Pourtant de nombreuses méthodes existent pour réduire les résidus des produits phytosanitaires. Les produits bios sont les moins contaminés. Des méthodes de lutte biologique, l’utilisation des prédateurs, la lutte intégrée, les biopesticides, des pratiques culturales efficaces… existent et permettent de limiter l’utilisation des pesticides.

L’encadrement et la formation des agriculteurs à l’usage convenable des pesticides sont indispensables. L’Etat se doit de veiller à l’application de la réglementation, le suivi et le contrôle rigoureux de ces produits dangereux et toxiques.
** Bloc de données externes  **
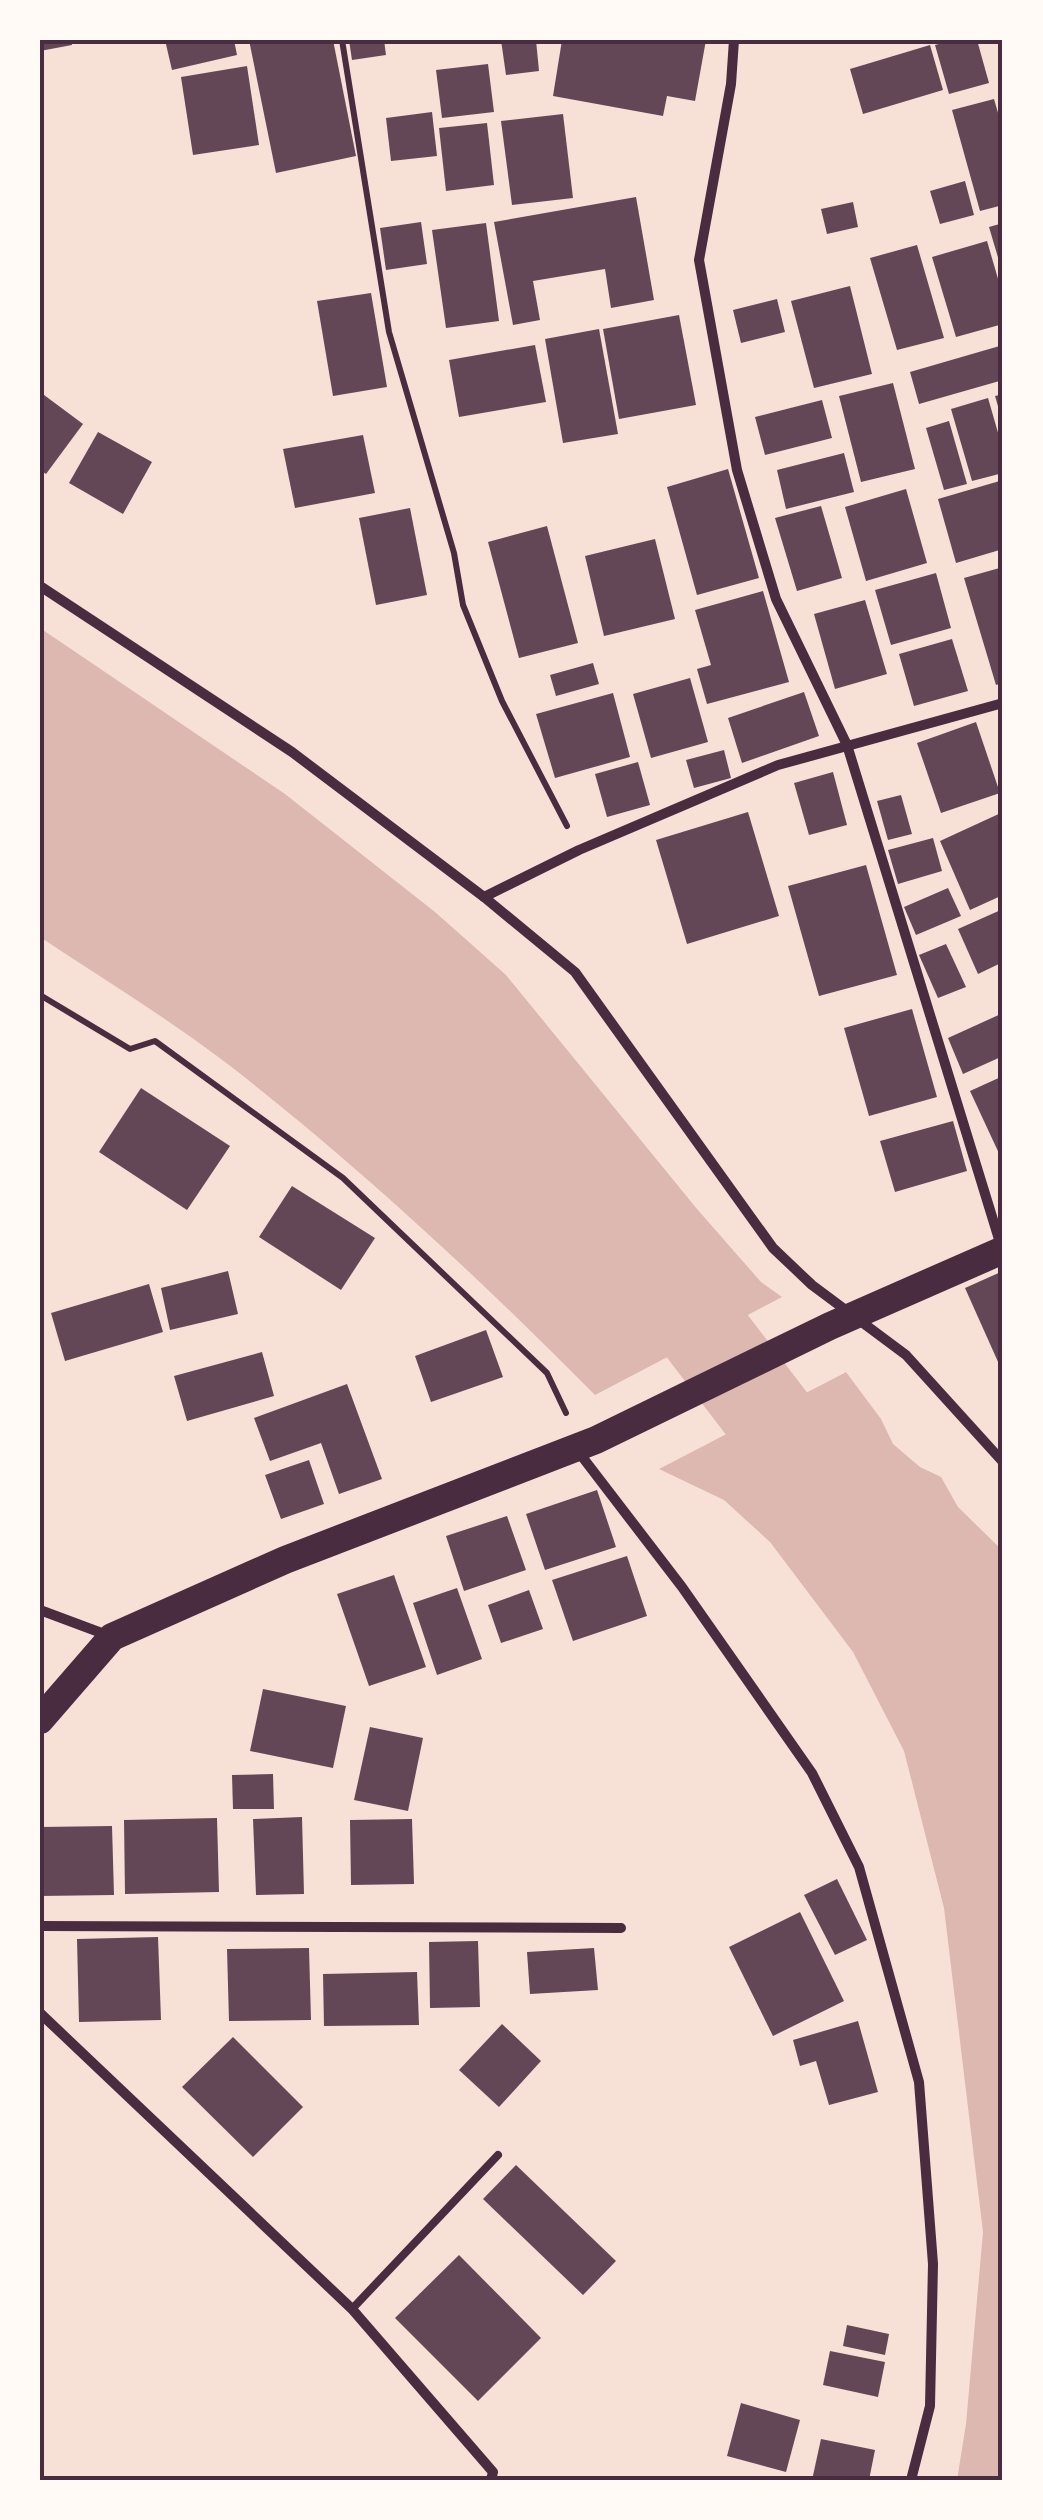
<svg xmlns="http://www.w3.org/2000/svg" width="1043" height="2520" viewBox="0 0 1043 2520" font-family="'Source Sans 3',sans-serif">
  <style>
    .water { fill: #dcb8b0 }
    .pier { fill: #f7e1d7 }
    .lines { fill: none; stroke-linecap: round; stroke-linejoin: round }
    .river { stroke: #dcb8b0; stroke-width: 90 }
    .building { fill: #644757 }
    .path { stroke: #4a2c40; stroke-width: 6 }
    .service { stroke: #4a2c40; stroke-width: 8 }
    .minor { stroke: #4a2c40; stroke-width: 10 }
    .trunk { stroke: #4a2c40; stroke-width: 28 }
    .neatline { fill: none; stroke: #4a2c40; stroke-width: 4 }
  </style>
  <rect width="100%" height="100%" fill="#f7e1d7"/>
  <g class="water">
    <path d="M40,628L285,794L435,912L506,975L697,1209L761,1282L782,1297L595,1395C479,1278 359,1166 229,1065C169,1019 103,979 40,937Z"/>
    <polygon points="846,1372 881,1419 893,1444 920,1467 941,1477 958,1507 1003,1551 1003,2480 957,2480 966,2424 983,2232 944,1908 904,1751 853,1652 770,1542 724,1500 659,1469"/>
  </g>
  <g class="pier">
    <polygon points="787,1295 784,1301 598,1400 591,1398"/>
    <polygon points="843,1368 850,1370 654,1471 656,1465"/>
  </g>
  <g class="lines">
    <polyline class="river" points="633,1239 841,1511"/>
  </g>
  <g class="building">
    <polygon points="40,40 71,40 72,45 40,51"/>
    <polygon points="165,40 234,40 237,55 172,70"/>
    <polygon points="249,40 333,40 356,156 276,173"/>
    <polygon points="349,40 384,40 386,55 352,60"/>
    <polygon points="501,40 536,40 539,71 506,75"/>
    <polygon points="562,40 706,40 695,101 667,96 663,116 553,96"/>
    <polygon points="954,40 977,40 989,83 949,94 935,45"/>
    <polygon points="930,45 943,90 863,114 850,69"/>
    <polygon points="488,64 494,112 442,118 436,70"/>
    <polygon points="247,66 259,145 193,155 181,77"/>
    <polygon points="994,99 1003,130 1003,205 980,211 952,110"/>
    <polygon points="432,112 437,156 391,161 386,118"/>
    <polygon points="563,114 573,198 512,205 501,121"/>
    <polygon points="487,123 494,185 446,191 439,128"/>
    <polygon points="965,181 974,215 940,224 930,191"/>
    <polygon points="636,197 654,300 611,308 605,269 533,281 540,320 513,325 494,222"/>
    <polygon points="853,202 858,227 827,234 821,209"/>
    <polygon points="421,222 427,264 386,270 380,228"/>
    <polygon points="486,223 499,321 446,328 432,230"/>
    <polygon points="1003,223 1003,271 1002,271 989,227"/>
    <polygon points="987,241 1003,296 1003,324 956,337 932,257"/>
    <polygon points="917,245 944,338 897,350 870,258"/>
    <polygon points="850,286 872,374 814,388 791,301"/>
    <polygon points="371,293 387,387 333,396 317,301"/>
    <polygon points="777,299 785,332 741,343 733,310"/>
    <polygon points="679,315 696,405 619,419 603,329"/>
    <polygon points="599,329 618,434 563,443 545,339"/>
    <polygon points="535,345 546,402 459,417 449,360"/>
    <polygon points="1003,345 1003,380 919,404 910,372"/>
    <polygon points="893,383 915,469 861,482 839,396"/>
    <polygon points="40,392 83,424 46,474 40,470"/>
    <polygon points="1003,394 1003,420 1002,420 995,396"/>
    <polygon points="988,398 1003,450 1003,473 972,481 951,409"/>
    <polygon points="822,400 832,438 765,455 755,417"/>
    <polygon points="949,421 967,484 944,490 926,428"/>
    <polygon points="98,432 152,462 123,514 69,483"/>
    <polygon points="363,435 375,493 295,508 283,449"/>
    <polygon points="844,453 854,492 786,509 777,470"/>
    <polygon points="728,469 759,578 697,595 667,487"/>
    <polygon points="1003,480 1003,549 956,563 938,499"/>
    <polygon points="906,489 927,563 866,581 845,507"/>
    <polygon points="821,506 842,578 797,591 775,518"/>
    <polygon points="410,508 427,595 376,605 359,518"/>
    <polygon points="547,526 578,643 519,658 488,542"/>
    <polygon points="655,539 675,619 604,636 585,556"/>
    <polygon points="1003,567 1003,683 996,685 964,578"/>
    <polygon points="936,573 951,628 891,645 875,590"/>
    <polygon points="763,591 789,682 707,704 697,669 711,665 695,610"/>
    <polygon points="865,600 887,674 835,689 814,614"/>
    <polygon points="952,639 968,691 914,706 899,654"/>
    <polygon points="593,663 599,684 556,696 550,675"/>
    <polygon points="690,678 708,742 651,758 633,694"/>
    <polygon points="804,692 819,736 742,763 728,718"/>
    <polygon points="613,693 630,757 555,778 536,714"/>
    <polygon points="976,722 1000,793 941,813 917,743"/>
    <polygon points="724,750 731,778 694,788 686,760"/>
    <polygon points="638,762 650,805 607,817 595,774"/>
    <polygon points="833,772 847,825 809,835 794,783"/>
    <polygon points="901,795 912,834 888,840 877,801"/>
    <polygon points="748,812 779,916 687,944 656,840"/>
    <polygon points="1003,812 1003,895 970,910 940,841"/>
    <polygon points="933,838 942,871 898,884 888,850"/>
    <polygon points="866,865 897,975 819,996 788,886"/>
    <polygon points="948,888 961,916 916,935 904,907"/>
    <polygon points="1003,909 1003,962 978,974 958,929"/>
    <polygon points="946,944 966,987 938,998 919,955"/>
    <polygon points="912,1009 937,1097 869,1116 844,1028"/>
    <polygon points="1003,1013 1003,1056 963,1074 948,1038"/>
    <polygon points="1003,1076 1003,1162 970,1091"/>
    <polygon points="141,1088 230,1146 187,1210 99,1152"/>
    <polygon points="953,1121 967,1171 895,1192 880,1141"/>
    <polygon points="292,1186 375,1238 341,1290 259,1237"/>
    <polygon points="228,1271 238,1314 170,1330 161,1288"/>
    <polygon points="1003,1271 1003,1373 965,1288"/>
    <polygon points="149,1284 163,1332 65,1361 51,1313"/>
    <polygon points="486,1330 503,1377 431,1402 415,1356"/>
    <polygon points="262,1352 274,1396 187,1421 174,1376"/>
    <polygon points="347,1384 382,1479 339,1494 321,1443 270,1461 254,1418"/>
    <polygon points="309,1460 324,1504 281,1519 265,1475"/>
    <polygon points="597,1490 616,1547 545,1570 526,1514"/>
    <polygon points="507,1516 526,1570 464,1591 446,1536"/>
    <polygon points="627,1556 647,1616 573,1641 552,1580"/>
    <polygon points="394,1575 426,1667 369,1686 337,1594"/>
    <polygon points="457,1588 482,1659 437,1675 413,1603"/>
    <polygon points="529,1590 543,1629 501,1643 488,1605"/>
    <polygon points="263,1689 346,1706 333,1768 250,1751"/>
    <polygon points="370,1727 423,1738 408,1811 354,1800"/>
    <polygon points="273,1774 274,1809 233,1809 232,1775"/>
    <polygon points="302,1817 304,1894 256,1895 253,1819"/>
    <polygon points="217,1818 219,1892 125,1894 124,1820"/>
    <polygon points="412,1819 414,1884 351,1885 350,1820"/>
    <polygon points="112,1826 114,1895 40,1896 40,1827"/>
    <polygon points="837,1879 867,1940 835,1955 804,1895"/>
    <polygon points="800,1912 844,2001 773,2036 729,1947"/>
    <polygon points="158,1937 161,2020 79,2022 77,1939"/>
    <polygon points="478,1941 480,2007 430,2008 429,1942"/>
    <polygon points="309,1948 311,2020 229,2021 227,1949"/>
    <polygon points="594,1948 598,1990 530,1994 527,1952"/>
    <polygon points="417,1972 419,2025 324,2026 323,1974"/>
    <polygon points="858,2021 878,2092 829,2105 816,2061 800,2066 793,2040"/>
    <polygon points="502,2024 541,2061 499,2107 459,2070"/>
    <polygon points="233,2037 303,2107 253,2157 182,2087"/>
    <polygon points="516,2165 616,2261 583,2295 483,2199"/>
    <polygon points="459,2255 541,2338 478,2401 395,2318"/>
    <polygon points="847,2325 889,2334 885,2355 843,2346"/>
    <polygon points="830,2351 885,2362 878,2397 823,2385"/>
    <polygon points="741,2403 800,2420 786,2472 727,2456"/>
    <polygon points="821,2439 875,2450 869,2480 812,2480"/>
  </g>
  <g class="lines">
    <g class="path">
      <polyline points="342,40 389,332 454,553 463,605 502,701 567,826"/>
      <polyline points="40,995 130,1049 155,1041 343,1178 547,1373 566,1413"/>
    </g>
    <polyline class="service" points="352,2309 498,2155"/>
    <g class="minor">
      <polyline points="734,40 731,84 699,260 737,470 776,599 847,745 1002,1249"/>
      <polyline points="40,586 292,752 484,897 575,972 773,1248 812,1285 906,1355 1003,1462"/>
      <polyline points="484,897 579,850 778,765 1003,703"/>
      <polyline points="577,1450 682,1587 812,1773 859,1867 919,2082 933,2264 930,2406 911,2480"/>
      <polyline points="40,1610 107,1635"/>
      <polyline points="40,1926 621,1928"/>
      <polyline points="40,2013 352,2309 493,2472 491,2480"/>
    </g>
    <polyline class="trunk" points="40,1720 112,1637 285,1560 596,1440 830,1326 1003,1250"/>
  </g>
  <rect width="1043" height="2520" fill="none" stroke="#fffaf5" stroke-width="85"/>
  <rect x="42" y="42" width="958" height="2436" class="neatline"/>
</svg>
Pour le consommateur, il est conseillé de bien laver les fraises avant de les consommer. Les laver, à l’eau vinaigrée ou salée et bien les rincer, permet de les débarrasser d’une grande partie de pesticides sur la surface du fruit.

La culture hors sol de plus en plus pratiquée dans le monde

De nombreux pays ont opté pour la production abritée, hors sol de la fraise. En France, plus de la moitié de la production des fraises se fait-en hors sol. La culture est pratiquée dans des serres, en tunnels ou multi chapelles, qui assurent une bonne aération et une bonne luminosité. L’humidité et la température sont contrôles. Les plants sont installés dans des sacs de terreau ou de fibres naturelles placés sur des supports à une certaines hauteur mais facilement accessibles. Ils reçoivent de l’eau en goutte à goutte ainsi que tous les éléments fertilisants nécessaires. La pollinisation est meilleure en présence de bourdons à l’intérieur de la serre.

Ce mode de culture présente de nombreux avantages dont une productivité élevée durant toute l’année. Il permet l’élimination des problèmes du sol (surtout les nématodes), de faire des économies d’eau, de produits chimiques et d’éliminer le désherbage. Le travail est plus agréable et plus facile, sans devoir se baisser. L’installation présente beaucoup moins de risques de maladies pour les plantes et les interventions phytosanitaires limitées avec des fraises saines comptant peu de résidus. Celles-ci sont bien protégées du soleil et des intempéries, ont un meilleur aspect et sont plus attrayantes.

Les cultures sous serre permettent de réduire l’évapotranspiration et la consommation d’eau. Le système hydroponique peut être également être envisagé et se révéler intéressant. Il permet de faire de sérieuses économies d’eau.

L’avenir de la fraise se décide aujourd’hui

Compte tenu des difficultés auxquelles se trouvent confrontés les fraisiculteurs, exposées précédemment, et suite à l’importance socio-économique du secteur et l’intérêt porté par le consommateur pour ce produit plaisir-santé, il est nécessaire d’agir afin d’éviter le déclin de cette production et l’abandon de la culture de la fraise par les agriculteurs.

La culture hors sol semble la solution la plus adéquate permettant de surmonter les effets négatifs du réchauffement climatique et de la rareté des ressources hydriques. Ce mode de production permet également de réduire le nombre de traitements chimiques, de dépenser moins dans les pesticides tout en offrant au consommateur un produit de qualité, peu contaminé. 

Il serait nécessaire d’encourager et d’aider les fraisiculteurs dans cette reconversion et d’instaurer un système d’aide et de subvention adéquat. La culture du fraisier en hors sol exige une technicité élevée.

Une formation et un encadrement rapproché des agriculteurs seront nécessaires. On peut spécialiser un centre de formation professionnelle dans les cultures hors sol en général et celle du fraisier en particulier. Et pourquoi ne pas créer un centre technique dédié à la culture de la fraise, au même titre que le Centre Technique de la Pomme de Terre et de l’Artichaut à Saïda, qui pourra aider les agriculteurs dans le choix des variétés, les systèmes d’irrigation, les maladies et les moyens de lutte… Aider les fraisiculteurs à se regrouper en une Société Mutuelle de Services permettra de résoudre de nombreux problèmes de production et de commercialisation.

L’avenir de la fraise se décide aujourd’hui. Il est primordial de ne pas laisser disparaitre une culture aussi importante que celle du fraisier qui présente un intérêt certain pour les fraisiculteurs, les consommateurs, la région du Cap-Bon, tout le pays et l’économie nationale d’une façon générale.